From 1991 to 1994, I had a chance to travel Alberta quite a bit when I did my university degree in Edmonton. One of the spots I still remember fondly, for many reasons, is Kananaskis. We used to go there whenever
we had a chance. One of the reasons we discovered Kananaskis was that they had — and this was in the early 1990s — a fully wheelchair-friendly lodge and access to adapted cross-country ski equipment. At the time, this was groundbreaking because there weren’t really a lot of big conversations going on around inclusion, accessibility and equity.
When you are a wheelchair user who loves nature, the options are not always easy. There are obstacles and barriers. Kananaskis was one of my first experiences on my own with my skiing sticks and my muscles, and I could just go into nature. I have memories and photos of having to stop for bears or deer. I had this sense that I was on the wildlife’s turf — in their environment — and that’s why it was so, so, so precious.
I’m now a mother, and my son is nine.
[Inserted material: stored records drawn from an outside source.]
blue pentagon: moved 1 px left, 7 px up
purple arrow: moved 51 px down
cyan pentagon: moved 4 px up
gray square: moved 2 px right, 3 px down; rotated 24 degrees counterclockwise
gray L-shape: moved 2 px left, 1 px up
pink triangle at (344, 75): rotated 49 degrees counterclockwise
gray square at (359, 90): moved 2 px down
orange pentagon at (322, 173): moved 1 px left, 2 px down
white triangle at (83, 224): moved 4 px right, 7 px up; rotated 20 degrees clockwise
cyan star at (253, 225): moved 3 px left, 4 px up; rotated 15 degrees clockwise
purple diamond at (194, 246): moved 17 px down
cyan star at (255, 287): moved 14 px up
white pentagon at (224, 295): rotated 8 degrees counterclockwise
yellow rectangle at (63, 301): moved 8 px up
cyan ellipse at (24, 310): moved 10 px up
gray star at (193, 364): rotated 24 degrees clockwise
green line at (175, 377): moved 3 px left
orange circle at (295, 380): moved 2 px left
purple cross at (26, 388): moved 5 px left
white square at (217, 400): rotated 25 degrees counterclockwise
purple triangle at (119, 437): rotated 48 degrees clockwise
It is definitely in the plans to go back there in the next few years — to take him to this favourite place of mine.
Every now and then, I need to retreat — to reflect, absorb nature and just be in the moment. Kananaskis was one of those first experiences. I was in my early 20s when I began to realize that this balance is so important. I was at the beginning of my racing career, and the media attention, the pressure and the travelling — it could get intense. I needed to have balance, to find myself in nature and be active in nature.
Kananaskis is the traditional territory of the Treaty 7 Nations of the Îyârhe Nakoda First Nations of Chiniki, Goodstoney and Bearspaw; the Tsuut’ina First Nation; the Kainai, Siksika and Piikani First Nations of the Niitsitapi (Blackfoot) Confederacy; and the Métis Nation of Alberta, Region III.